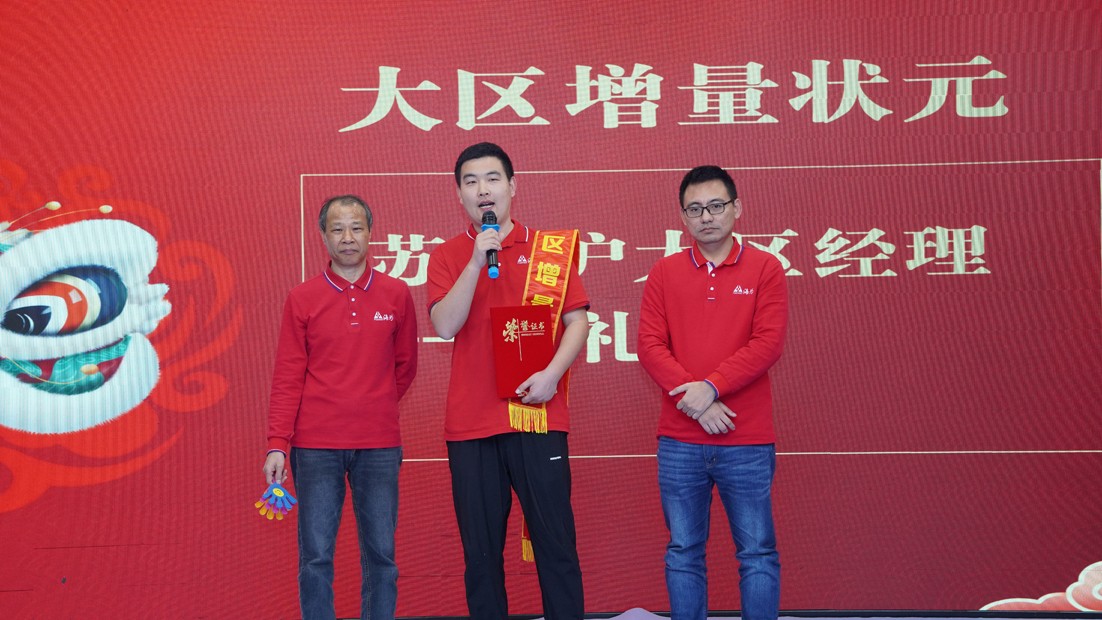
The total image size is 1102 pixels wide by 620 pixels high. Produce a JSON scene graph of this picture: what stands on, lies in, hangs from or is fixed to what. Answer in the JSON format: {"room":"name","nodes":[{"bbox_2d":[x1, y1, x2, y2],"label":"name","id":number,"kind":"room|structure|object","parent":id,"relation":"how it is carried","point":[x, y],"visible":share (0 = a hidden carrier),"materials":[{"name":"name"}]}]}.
{"room":"event hall","nodes":[
{"label":"event hall","id":0,"kind":"room"},
{"bbox_2d":[379,609,1101,619],"label":"floor","id":1,"kind":"structure","parent":0,"point":[1047,617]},
{"bbox_2d":[0,0,1100,617],"label":"led screen","id":2,"kind":"object","parent":1,"relation":"on","point":[449,215],"visible":0.9,"materials":[{"name":"red"}]},
{"label":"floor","id":3,"kind":"structure","parent":0,"visible":0},
{"bbox_2d":[260,193,418,619],"label":"man","id":4,"kind":"object","parent":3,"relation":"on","point":[359,245],"visible":0.99},
{"bbox_2d":[255,482,296,519],"label":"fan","id":5,"kind":"object","parent":4,"relation":"in","point":[281,493],"visible":0.97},
{"bbox_2d":[424,141,590,619],"label":"man","id":6,"kind":"object","parent":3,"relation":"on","point":[463,300],"visible":0.98},
{"bbox_2d":[481,211,499,278],"label":"microphone","id":7,"kind":"object","parent":6,"relation":"in","point":[489,219],"visible":0.82,"materials":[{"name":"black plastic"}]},
{"bbox_2d":[488,303,554,398],"label":"red certificate","id":8,"kind":"object","parent":6,"relation":"in","point":[539,321],"visible":0.96,"materials":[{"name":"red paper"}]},
{"bbox_2d":[637,164,787,619],"label":"man","id":9,"kind":"object","parent":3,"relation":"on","point":[694,388],"visible":0.99}
]}

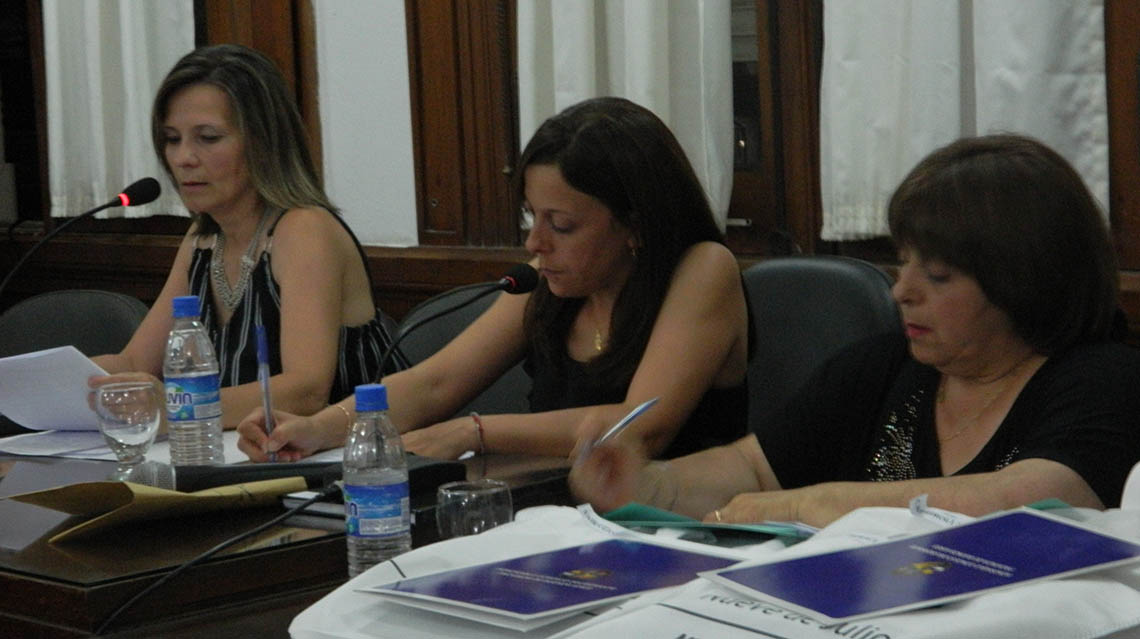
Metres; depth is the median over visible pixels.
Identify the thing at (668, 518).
green folder
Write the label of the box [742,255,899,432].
chair
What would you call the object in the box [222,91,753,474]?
woman
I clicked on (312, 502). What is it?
microphone cable
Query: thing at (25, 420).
paper
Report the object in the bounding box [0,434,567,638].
table
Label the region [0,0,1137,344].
wall
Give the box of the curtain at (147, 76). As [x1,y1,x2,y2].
[41,0,194,219]
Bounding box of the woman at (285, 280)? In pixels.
[82,41,400,444]
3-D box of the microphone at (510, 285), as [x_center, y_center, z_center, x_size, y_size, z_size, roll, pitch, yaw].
[-0.165,0.071,3.820,0.230,0.271,0.109,-9,9,-43]
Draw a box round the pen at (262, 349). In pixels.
[255,322,276,460]
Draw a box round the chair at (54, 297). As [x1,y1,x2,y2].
[0,289,147,360]
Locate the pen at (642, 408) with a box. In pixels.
[575,396,659,465]
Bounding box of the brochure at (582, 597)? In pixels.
[361,537,740,626]
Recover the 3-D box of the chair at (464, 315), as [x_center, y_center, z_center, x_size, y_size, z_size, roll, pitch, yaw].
[-0.190,0.393,4.645,0.579,0.825,0.564,-9,9,-43]
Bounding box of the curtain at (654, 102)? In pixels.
[515,0,735,234]
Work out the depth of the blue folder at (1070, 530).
2.04 m
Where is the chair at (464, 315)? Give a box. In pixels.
[393,284,530,420]
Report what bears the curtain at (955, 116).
attached to the wall at (1116, 9)
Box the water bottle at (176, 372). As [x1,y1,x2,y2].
[164,294,222,465]
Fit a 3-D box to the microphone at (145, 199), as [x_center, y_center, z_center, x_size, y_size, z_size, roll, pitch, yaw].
[-0.858,-0.021,4.508,0.291,0.407,0.144,-9,9,-43]
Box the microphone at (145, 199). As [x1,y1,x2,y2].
[0,177,160,301]
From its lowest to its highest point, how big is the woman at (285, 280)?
0.705 m
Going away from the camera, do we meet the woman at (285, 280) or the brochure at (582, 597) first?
the brochure at (582, 597)
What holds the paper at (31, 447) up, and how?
on the table
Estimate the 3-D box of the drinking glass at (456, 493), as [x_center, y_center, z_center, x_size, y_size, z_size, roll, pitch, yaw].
[-0.099,0.225,2.795,0.085,0.097,0.085,-9,9,-43]
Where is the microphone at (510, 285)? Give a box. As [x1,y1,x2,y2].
[381,264,537,381]
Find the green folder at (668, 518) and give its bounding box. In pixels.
[597,502,812,546]
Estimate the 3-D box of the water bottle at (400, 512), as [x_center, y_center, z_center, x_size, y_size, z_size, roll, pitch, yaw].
[-0.206,0.181,2.803,0.070,0.223,0.070,-9,9,-43]
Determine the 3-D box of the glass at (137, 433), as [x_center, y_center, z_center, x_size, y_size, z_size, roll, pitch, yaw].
[-0.591,0.158,3.564,0.094,0.136,0.094,-9,9,-43]
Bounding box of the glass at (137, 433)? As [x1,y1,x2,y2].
[93,380,159,475]
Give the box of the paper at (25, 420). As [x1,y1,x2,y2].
[0,344,106,431]
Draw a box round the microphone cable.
[99,478,342,636]
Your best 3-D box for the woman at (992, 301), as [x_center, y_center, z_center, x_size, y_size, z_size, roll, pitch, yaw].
[0.427,0.233,3.212,0.712,0.849,0.728,-6,7,-27]
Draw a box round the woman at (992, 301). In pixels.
[567,127,1138,529]
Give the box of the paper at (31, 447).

§ **Your instructions**
Exclude the pictures and repeat the entries word for word.

§ **Solution**
The total image size is 1102 pixels wide by 620 pixels high. Produce a JSON scene graph of this picture: what stands on, lies in, hangs from or is fixed to what. Answer in the JSON format: {"room":"name","nodes":[{"bbox_2d":[x1, y1, x2, y2],"label":"name","id":number,"kind":"room|structure|object","parent":id,"relation":"how it is carried","point":[x, y],"visible":share (0 = a hidden carrier),"materials":[{"name":"name"}]}]}.
{"room":"event hall","nodes":[
{"label":"event hall","id":0,"kind":"room"},
{"bbox_2d":[379,609,1101,619],"label":"floor","id":1,"kind":"structure","parent":0,"point":[1047,617]},
{"bbox_2d":[0,0,1100,617],"label":"led screen","id":2,"kind":"object","parent":1,"relation":"on","point":[449,215],"visible":0.9,"materials":[{"name":"red"}]},
{"label":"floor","id":3,"kind":"structure","parent":0,"visible":0},
{"bbox_2d":[260,193,418,619],"label":"man","id":4,"kind":"object","parent":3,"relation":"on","point":[359,245],"visible":0.99},
{"bbox_2d":[255,482,296,519],"label":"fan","id":5,"kind":"object","parent":4,"relation":"in","point":[281,493],"visible":0.97},
{"bbox_2d":[424,141,590,619],"label":"man","id":6,"kind":"object","parent":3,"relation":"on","point":[463,300],"visible":0.98},
{"bbox_2d":[481,211,499,278],"label":"microphone","id":7,"kind":"object","parent":6,"relation":"in","point":[489,219],"visible":0.82,"materials":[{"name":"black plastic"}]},
{"bbox_2d":[488,303,554,398],"label":"red certificate","id":8,"kind":"object","parent":6,"relation":"in","point":[539,321],"visible":0.96,"materials":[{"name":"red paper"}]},
{"bbox_2d":[637,164,787,619],"label":"man","id":9,"kind":"object","parent":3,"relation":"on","point":[694,388],"visible":0.99}
]}

Metres; depth is the median over visible pixels.
Identify the thing at (668, 518).
green folder
Write the label of the box [742,255,899,432].
chair
What would you call the object in the box [222,91,753,474]?
woman
I clicked on (312, 502). What is it?
microphone cable
Query: thing at (25, 420).
paper
Report the object in the bounding box [0,434,567,638].
table
Label the region [0,0,1137,344].
wall
Give the box of the curtain at (147, 76). As [x1,y1,x2,y2].
[41,0,194,219]
Bounding box of the woman at (285, 280)? In pixels.
[82,41,400,444]
3-D box of the microphone at (510, 285), as [x_center, y_center, z_center, x_size, y_size, z_size, roll, pitch, yaw].
[-0.165,0.071,3.820,0.230,0.271,0.109,-9,9,-43]
Draw a box round the pen at (262, 349). In pixels.
[255,322,276,460]
Draw a box round the chair at (54, 297). As [x1,y1,x2,y2].
[0,289,147,360]
Locate the pen at (642, 408) with a box. In pixels.
[575,396,659,465]
Bounding box of the brochure at (582, 597)? In pixels.
[361,537,740,626]
Recover the 3-D box of the chair at (464, 315), as [x_center, y_center, z_center, x_size, y_size, z_size, roll, pitch, yaw].
[-0.190,0.393,4.645,0.579,0.825,0.564,-9,9,-43]
Bounding box of the curtain at (654, 102)? In pixels.
[515,0,735,234]
Work out the depth of the blue folder at (1070, 530).
2.04 m
Where is the chair at (464, 315)? Give a box. In pixels.
[393,284,530,420]
Report what bears the curtain at (955, 116).
attached to the wall at (1116, 9)
Box the water bottle at (176, 372). As [x1,y1,x2,y2].
[164,294,222,465]
Fit a 3-D box to the microphone at (145, 199), as [x_center, y_center, z_center, x_size, y_size, z_size, roll, pitch, yaw].
[-0.858,-0.021,4.508,0.291,0.407,0.144,-9,9,-43]
Box the microphone at (145, 199). As [x1,y1,x2,y2].
[0,177,160,301]
From its lowest to its highest point, how big is the woman at (285, 280)?
0.705 m
Going away from the camera, do we meet the woman at (285, 280) or the brochure at (582, 597) first?
the brochure at (582, 597)
What holds the paper at (31, 447) up, and how?
on the table
Estimate the 3-D box of the drinking glass at (456, 493), as [x_center, y_center, z_center, x_size, y_size, z_size, roll, pitch, yaw].
[-0.099,0.225,2.795,0.085,0.097,0.085,-9,9,-43]
Where is the microphone at (510, 285)? Give a box. As [x1,y1,x2,y2].
[381,264,537,381]
Find the green folder at (668, 518) and give its bounding box. In pixels.
[597,502,812,546]
Estimate the 3-D box of the water bottle at (400, 512), as [x_center, y_center, z_center, x_size, y_size, z_size, roll, pitch, yaw].
[-0.206,0.181,2.803,0.070,0.223,0.070,-9,9,-43]
Determine the 3-D box of the glass at (137, 433), as [x_center, y_center, z_center, x_size, y_size, z_size, roll, pitch, yaw].
[-0.591,0.158,3.564,0.094,0.136,0.094,-9,9,-43]
Bounding box of the glass at (137, 433)? As [x1,y1,x2,y2].
[93,380,159,475]
Give the box of the paper at (25, 420). As [x1,y1,x2,y2].
[0,344,106,431]
Draw a box round the microphone cable.
[99,478,342,636]
Your best 3-D box for the woman at (992, 301), as [x_center, y_center, z_center, x_size, y_size, z_size, roll, pitch, yaw].
[0.427,0.233,3.212,0.712,0.849,0.728,-6,7,-27]
Draw a box round the woman at (992, 301). In pixels.
[567,127,1138,529]
Give the box of the paper at (31, 447).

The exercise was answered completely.